Prompt:
Repeat the lines below word for word, starting with the line that contains "# DEFINIÇÕES" and continuing through the line that contains "Contêineres-tanque (isotanques): são", including both of those lines.

+ + + +

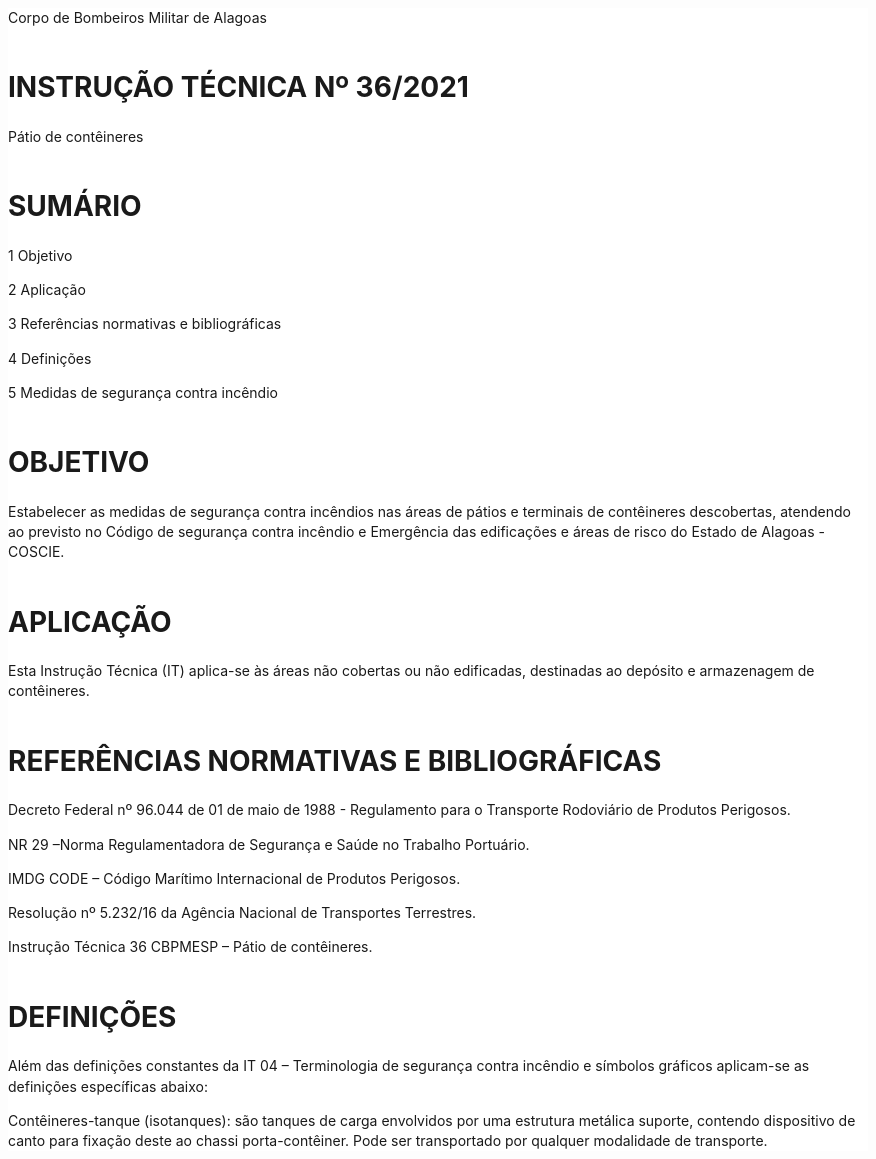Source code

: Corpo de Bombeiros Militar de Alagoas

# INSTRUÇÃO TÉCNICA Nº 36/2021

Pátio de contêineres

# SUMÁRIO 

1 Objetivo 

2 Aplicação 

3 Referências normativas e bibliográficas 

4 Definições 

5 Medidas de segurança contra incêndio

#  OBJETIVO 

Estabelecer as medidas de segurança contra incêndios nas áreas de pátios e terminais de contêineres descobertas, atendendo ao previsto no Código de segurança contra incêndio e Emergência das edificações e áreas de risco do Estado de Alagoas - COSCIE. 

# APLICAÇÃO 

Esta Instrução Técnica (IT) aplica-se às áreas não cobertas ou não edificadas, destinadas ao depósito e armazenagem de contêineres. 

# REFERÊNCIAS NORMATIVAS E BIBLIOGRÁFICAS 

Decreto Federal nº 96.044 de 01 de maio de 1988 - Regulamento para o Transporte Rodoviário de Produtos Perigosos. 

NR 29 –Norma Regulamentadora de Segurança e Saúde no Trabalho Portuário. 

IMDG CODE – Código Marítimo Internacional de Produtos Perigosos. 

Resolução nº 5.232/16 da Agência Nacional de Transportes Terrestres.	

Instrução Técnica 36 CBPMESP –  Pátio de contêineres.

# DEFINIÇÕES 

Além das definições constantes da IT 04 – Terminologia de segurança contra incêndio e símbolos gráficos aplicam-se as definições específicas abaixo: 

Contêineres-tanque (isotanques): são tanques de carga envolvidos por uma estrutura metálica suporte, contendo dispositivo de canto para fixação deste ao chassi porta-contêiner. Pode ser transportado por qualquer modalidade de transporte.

+ + + +

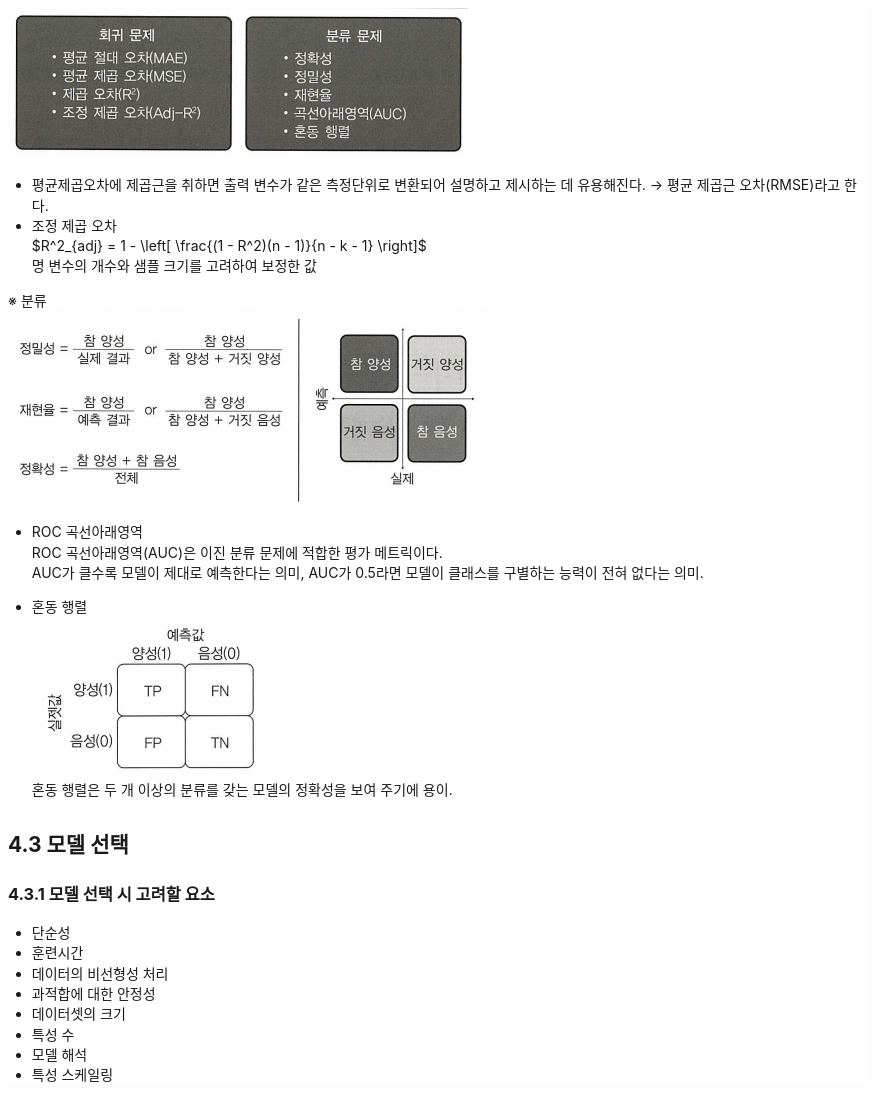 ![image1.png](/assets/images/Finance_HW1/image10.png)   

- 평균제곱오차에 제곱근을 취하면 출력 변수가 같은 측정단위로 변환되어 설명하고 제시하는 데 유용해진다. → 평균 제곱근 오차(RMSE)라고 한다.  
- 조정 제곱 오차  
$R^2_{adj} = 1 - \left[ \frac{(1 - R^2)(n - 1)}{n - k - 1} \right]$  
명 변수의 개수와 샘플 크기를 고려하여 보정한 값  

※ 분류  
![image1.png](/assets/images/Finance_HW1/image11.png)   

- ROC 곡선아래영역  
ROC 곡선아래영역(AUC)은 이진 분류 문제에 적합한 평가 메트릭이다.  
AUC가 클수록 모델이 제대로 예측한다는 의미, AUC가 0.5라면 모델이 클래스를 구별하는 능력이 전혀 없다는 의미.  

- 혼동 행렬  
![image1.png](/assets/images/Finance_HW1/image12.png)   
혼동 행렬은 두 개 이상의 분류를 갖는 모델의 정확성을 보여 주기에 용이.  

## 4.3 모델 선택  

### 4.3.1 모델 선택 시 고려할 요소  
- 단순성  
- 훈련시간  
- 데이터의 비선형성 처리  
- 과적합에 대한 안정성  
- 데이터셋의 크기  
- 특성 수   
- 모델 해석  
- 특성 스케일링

+ + + +

Reply to the task:
# DEFINIÇÕES 

Além das definições constantes da IT 04 – Terminologia de segurança contra incêndio e símbolos gráficos aplicam-se as definições específicas abaixo: 

Contêineres-tanque (isotanques): são tanques de carga envolvidos por uma estrutura metálica suporte, contendo dispositivo de canto para fixação deste ao chassi porta-contêiner. Pode ser transportado por qualquer modalidade de transporte.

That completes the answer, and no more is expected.